Entries from a dataset
——————
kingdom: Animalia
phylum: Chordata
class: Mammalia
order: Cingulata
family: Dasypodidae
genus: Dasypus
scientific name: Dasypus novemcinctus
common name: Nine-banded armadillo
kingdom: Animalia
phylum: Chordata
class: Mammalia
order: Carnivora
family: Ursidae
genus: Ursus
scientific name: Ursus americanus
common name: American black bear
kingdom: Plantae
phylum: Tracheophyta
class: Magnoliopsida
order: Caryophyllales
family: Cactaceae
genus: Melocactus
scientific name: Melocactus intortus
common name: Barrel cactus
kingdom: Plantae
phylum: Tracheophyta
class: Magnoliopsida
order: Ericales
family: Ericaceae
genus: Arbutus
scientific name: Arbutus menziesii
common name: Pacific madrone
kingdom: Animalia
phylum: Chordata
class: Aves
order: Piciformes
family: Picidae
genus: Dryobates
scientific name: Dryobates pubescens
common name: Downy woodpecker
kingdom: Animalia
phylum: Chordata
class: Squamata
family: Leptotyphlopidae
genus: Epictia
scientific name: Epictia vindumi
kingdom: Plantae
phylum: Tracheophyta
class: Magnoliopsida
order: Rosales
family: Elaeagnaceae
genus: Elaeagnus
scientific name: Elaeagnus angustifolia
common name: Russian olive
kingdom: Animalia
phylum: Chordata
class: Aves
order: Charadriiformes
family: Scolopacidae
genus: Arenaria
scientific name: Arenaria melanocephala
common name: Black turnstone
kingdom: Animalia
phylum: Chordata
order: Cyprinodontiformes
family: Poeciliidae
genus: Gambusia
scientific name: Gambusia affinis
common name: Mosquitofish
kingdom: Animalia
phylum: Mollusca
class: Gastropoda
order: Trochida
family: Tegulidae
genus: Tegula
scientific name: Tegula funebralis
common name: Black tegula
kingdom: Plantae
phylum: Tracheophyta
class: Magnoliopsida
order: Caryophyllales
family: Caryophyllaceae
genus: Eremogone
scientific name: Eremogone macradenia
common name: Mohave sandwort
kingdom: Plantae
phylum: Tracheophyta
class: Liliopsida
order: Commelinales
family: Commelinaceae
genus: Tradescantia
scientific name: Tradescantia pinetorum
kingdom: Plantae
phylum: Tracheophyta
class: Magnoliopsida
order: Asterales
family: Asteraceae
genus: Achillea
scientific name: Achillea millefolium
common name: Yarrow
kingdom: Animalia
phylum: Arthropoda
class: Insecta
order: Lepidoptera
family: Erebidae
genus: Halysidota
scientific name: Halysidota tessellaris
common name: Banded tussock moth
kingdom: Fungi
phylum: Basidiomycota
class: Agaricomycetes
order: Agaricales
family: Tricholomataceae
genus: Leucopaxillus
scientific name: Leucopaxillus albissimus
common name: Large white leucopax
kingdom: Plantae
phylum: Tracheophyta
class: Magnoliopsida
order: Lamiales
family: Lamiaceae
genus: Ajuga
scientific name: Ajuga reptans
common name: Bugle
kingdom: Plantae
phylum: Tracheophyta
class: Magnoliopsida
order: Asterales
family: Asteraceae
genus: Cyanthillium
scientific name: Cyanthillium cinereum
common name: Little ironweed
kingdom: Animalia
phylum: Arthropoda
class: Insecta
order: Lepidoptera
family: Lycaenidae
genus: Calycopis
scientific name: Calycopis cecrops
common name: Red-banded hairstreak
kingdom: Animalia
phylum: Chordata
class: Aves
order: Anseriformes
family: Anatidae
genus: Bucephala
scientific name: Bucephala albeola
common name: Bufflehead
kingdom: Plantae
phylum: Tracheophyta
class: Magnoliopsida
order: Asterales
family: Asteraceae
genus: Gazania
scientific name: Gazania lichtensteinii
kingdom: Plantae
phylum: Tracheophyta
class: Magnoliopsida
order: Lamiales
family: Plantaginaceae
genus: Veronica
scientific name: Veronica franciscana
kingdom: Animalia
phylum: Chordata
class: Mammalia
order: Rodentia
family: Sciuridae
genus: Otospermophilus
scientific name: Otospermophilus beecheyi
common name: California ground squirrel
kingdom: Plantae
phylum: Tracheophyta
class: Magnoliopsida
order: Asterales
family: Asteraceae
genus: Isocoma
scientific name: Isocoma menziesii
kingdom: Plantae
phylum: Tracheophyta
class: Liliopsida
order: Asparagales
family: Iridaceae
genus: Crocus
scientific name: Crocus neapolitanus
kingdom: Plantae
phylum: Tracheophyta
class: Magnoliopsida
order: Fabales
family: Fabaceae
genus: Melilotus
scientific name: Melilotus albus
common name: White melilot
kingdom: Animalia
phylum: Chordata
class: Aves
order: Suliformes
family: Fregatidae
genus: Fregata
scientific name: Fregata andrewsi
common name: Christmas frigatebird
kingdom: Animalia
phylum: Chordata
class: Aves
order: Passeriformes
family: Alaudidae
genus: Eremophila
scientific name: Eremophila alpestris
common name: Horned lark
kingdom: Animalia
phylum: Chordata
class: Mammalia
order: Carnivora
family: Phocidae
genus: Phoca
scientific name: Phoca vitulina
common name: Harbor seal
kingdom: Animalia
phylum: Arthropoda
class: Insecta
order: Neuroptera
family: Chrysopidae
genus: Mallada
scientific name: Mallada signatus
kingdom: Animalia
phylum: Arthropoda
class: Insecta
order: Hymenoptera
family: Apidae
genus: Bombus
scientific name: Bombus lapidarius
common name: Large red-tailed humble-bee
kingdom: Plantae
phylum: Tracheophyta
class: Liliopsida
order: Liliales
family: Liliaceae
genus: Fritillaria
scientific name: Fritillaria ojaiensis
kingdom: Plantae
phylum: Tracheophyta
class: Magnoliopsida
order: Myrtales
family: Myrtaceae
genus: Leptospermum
——————
▸ **INSTRUCTIONS TO FOLLOW**: Write out all of the lines above again, keeping each one identical.

▸ **PROBLEM SOLUTION**:
kingdom: Animalia
phylum: Chordata
class: Mammalia
order: Cingulata
family: Dasypodidae
genus: Dasypus
scientific name: Dasypus novemcinctus
common name: Nine-banded armadillo
kingdom: Animalia
phylum: Chordata
class: Mammalia
order: Carnivora
family: Ursidae
genus: Ursus
scientific name: Ursus americanus
common name: American black bear
kingdom: Plantae
phylum: Tracheophyta
class: Magnoliopsida
order: Caryophyllales
family: Cactaceae
genus: Melocactus
scientific name: Melocactus intortus
common name: Barrel cactus
kingdom: Plantae
phylum: Tracheophyta
class: Magnoliopsida
order: Ericales
family: Ericaceae
genus: Arbutus
scientific name: Arbutus menziesii
common name: Pacific madrone
kingdom: Animalia
phylum: Chordata
class: Aves
order: Piciformes
family: Picidae
genus: Dryobates
scientific name: Dryobates pubescens
common name: Downy woodpecker
kingdom: Animalia
phylum: Chordata
class: Squamata
family: Leptotyphlopidae
genus: Epictia
scientific name: Epictia vindumi
kingdom: Plantae
phylum: Tracheophyta
class: Magnoliopsida
order: Rosales
family: Elaeagnaceae
genus: Elaeagnus
scientific name: Elaeagnus angustifolia
common name: Russian olive
kingdom: Animalia
phylum: Chordata
class: Aves
order: Charadriiformes
family: Scolopacidae
genus: Arenaria
scientific name: Arenaria melanocephala
common name: Black turnstone
kingdom: Animalia
phylum: Chordata
order: Cyprinodontiformes
family: Poeciliidae
genus: Gambusia
scientific name: Gambusia affinis
common name: Mosquitofish
kingdom: Animalia
phylum: Mollusca
class: Gastropoda
order: Trochida
family: Tegulidae
genus: Tegula
scientific name: Tegula funebralis
common name: Black tegula
kingdom: Plantae
phylum: Tracheophyta
class: Magnoliopsida
order: Caryophyllales
family: Caryophyllaceae
genus: Eremogone
scientific name: Eremogone macradenia
common name: Mohave sandwort
kingdom: Plantae
phylum: Tracheophyta
class: Liliopsida
order: Commelinales
family: Commelinaceae
genus: Tradescantia
scientific name: Tradescantia pinetorum
kingdom: Plantae
phylum: Tracheophyta
class: Magnoliopsida
order: Asterales
family: Asteraceae
genus: Achillea
scientific name: Achillea millefolium
common name: Yarrow
kingdom: Animalia
phylum: Arthropoda
class: Insecta
order: Lepidoptera
family: Erebidae
genus: Halysidota
scientific name: Halysidota tessellaris
common name: Banded tussock moth
kingdom: Fungi
phylum: Basidiomycota
class: Agaricomycetes
order: Agaricales
family: Tricholomataceae
genus: Leucopaxillus
scientific name: Leucopaxillus albissimus
common name: Large white leucopax
kingdom: Plantae
phylum: Tracheophyta
class: Magnoliopsida
order: Lamiales
family: Lamiaceae
genus: Ajuga
scientific name: Ajuga reptans
common name: Bugle
kingdom: Plantae
phylum: Tracheophyta
class: Magnoliopsida
order: Asterales
family: Asteraceae
genus: Cyanthillium
scientific name: Cyanthillium cinereum
common name: Little ironweed
kingdom: Animalia
phylum: Arthropoda
class: Insecta
order: Lepidoptera
family: Lycaenidae
genus: Calycopis
scientific name: Calycopis cecrops
common name: Red-banded hairstreak
kingdom: Animalia
phylum: Chordata
class: Aves
order: Anseriformes
family: Anatidae
genus: Bucephala
scientific name: Bucephala albeola
common name: Bufflehead
kingdom: Plantae
phylum: Tracheophyta
class: Magnoliopsida
order: Asterales
family: Asteraceae
genus: Gazania
scientific name: Gazania lichtensteinii
kingdom: Plantae
phylum: Tracheophyta
class: Magnoliopsida
order: Lamiales
family: Plantaginaceae
genus: Veronica
scientific name: Veronica franciscana
kingdom: Animalia
phylum: Chordata
class: Mammalia
order: Rodentia
family: Sciuridae
genus: Otospermophilus
scientific name: Otospermophilus beecheyi
common name: California ground squirrel
kingdom: Plantae
phylum: Tracheophyta
class: Magnoliopsida
order: Asterales
family: Asteraceae
genus: Isocoma
scientific name: Isocoma menziesii
kingdom: Plantae
phylum: Tracheophyta
class: Liliopsida
order: Asparagales
family: Iridaceae
genus: Crocus
scientific name: Crocus neapolitanus
kingdom: Plantae
phylum: Tracheophyta
class: Magnoliopsida
order: Fabales
family: Fabaceae
genus: Melilotus
scientific name: Melilotus albus
common name: White melilot
kingdom: Animalia
phylum: Chordata
class: Aves
order: Suliformes
family: Fregatidae
genus: Fregata
scientific name: Fregata andrewsi
common name: Christmas frigatebird
kingdom: Animalia
phylum: Chordata
class: Aves
order: Passeriformes
family: Alaudidae
genus: Eremophila
scientific name: Eremophila alpestris
common name: Horned lark
kingdom: Animalia
phylum: Chordata
class: Mammalia
order: Carnivora
family: Phocidae
genus: Phoca
scientific name: Phoca vitulina
common name: Harbor seal
kingdom: Animalia
phylum: Arthropoda
class: Insecta
order: Neuroptera
family: Chrysopidae
genus: Mallada
scientific name: Mallada signatus
kingdom: Animalia
phylum: Arthropoda
class: Insecta
order: Hymenoptera
family: Apidae
genus: Bombus
scientific name: Bombus lapidarius
common name: Large red-tailed humble-bee
kingdom: Plantae
phylum: Tracheophyta
class: Liliopsida
order: Liliales
family: Liliaceae
genus: Fritillaria
scientific name: Fritillaria ojaiensis
kingdom: Plantae
phylum: Tracheophyta
class: Magnoliopsida
order: Myrtales
family: Myrtaceae
genus: Leptospermum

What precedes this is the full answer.